Никольский считает, что можно «смоделировать человеческую психику». По его мнению, человек — живая система, и чувства и мысли ее поддаются программированию.
Никольский рационалист. Рационализм науки возведен в нем в абсолют. «Культ коры», как говорит о Никольском Михаил Иванович. «До последних лет, — замечает он, — у нас совсем не признавали никакого подсознания и инстинктов у человека. Культ коры, рационализм. Человека можно обучить чему угодно. Всех быстренько превратить в ангелочков».
Хирург и молодой кибернетик — друзья. Но они я враги одновременно. «Трудно поверить, что нет чего-то высшего, невоспроизводимого», — говорит Михаил Иванович. Он все время ощущает в себе это «высшее», только и спасающее его в часы операций. Потому что ход операции неожидан. Каждую секунду хирурга ждет неизвестное, непредвиденное. Каждый раз он объезжает необъезженного коня. И каждый раз, садясь на него, Испытывает страх. Страх это неизвестность, это ожидание неожиданного. И чтоб овладеть этим неожиданным (здесь — это неожиданности живой природы), он должен располагать запасом «высшего», «непредвиденного» в себе.
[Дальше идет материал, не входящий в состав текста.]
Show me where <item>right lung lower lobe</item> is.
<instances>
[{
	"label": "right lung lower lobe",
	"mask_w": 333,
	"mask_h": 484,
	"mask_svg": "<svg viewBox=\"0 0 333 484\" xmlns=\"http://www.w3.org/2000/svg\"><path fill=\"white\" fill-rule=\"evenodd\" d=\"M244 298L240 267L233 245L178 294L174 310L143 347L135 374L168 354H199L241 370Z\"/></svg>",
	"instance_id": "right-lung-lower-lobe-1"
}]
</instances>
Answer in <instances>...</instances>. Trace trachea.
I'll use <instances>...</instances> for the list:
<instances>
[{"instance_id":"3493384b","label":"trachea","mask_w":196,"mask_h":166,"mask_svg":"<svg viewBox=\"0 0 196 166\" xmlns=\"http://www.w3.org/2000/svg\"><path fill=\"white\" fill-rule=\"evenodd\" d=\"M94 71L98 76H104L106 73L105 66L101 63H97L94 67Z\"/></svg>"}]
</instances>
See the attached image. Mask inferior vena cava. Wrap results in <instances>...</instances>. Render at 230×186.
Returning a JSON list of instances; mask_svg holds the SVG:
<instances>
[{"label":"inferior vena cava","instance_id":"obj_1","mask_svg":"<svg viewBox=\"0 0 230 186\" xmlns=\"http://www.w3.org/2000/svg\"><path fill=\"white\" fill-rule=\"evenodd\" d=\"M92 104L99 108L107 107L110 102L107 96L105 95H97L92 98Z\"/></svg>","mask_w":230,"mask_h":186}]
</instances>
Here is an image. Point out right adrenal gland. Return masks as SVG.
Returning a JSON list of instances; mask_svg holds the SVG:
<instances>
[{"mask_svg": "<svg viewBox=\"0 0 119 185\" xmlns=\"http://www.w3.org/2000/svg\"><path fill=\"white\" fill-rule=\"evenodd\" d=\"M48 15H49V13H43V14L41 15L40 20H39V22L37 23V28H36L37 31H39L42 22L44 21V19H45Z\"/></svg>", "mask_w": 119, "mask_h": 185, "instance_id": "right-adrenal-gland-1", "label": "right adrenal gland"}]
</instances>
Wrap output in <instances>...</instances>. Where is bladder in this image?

Этот спор человека с машиной был бы банален, если б «тетрадь Саши Никольского» была только тетрадью.
Опасность «культа коры» — реальная опасность, исходящая от науки. И литература это чувствует. Вот почему конфликты науки она переносит на подмостки нравственности, в сферу общедуховную, а не обособленно духовную, как предлагает Е. Фейнберг.
Роман о научном работнике не выдерживает испытания практикой. Такого романа просто нет.
Литература о науке не имеет никакой привилегии по отношению к литературе вообще. Собственно, такой литературы нет. Есть книги, разрешающие проблемы науки как проблемы человеческие.
Когда-то Бальзак писал о «старой» и «новой человечности». «Новой человечностью» он называл человечность разума. В философском этюде «Луи Ламбер» он вывел героя-философа Луи Ламбера, который не может совместить науку с любовью, старую человечность с новой. Ламбер погибает от неразрешимости этого противоречия.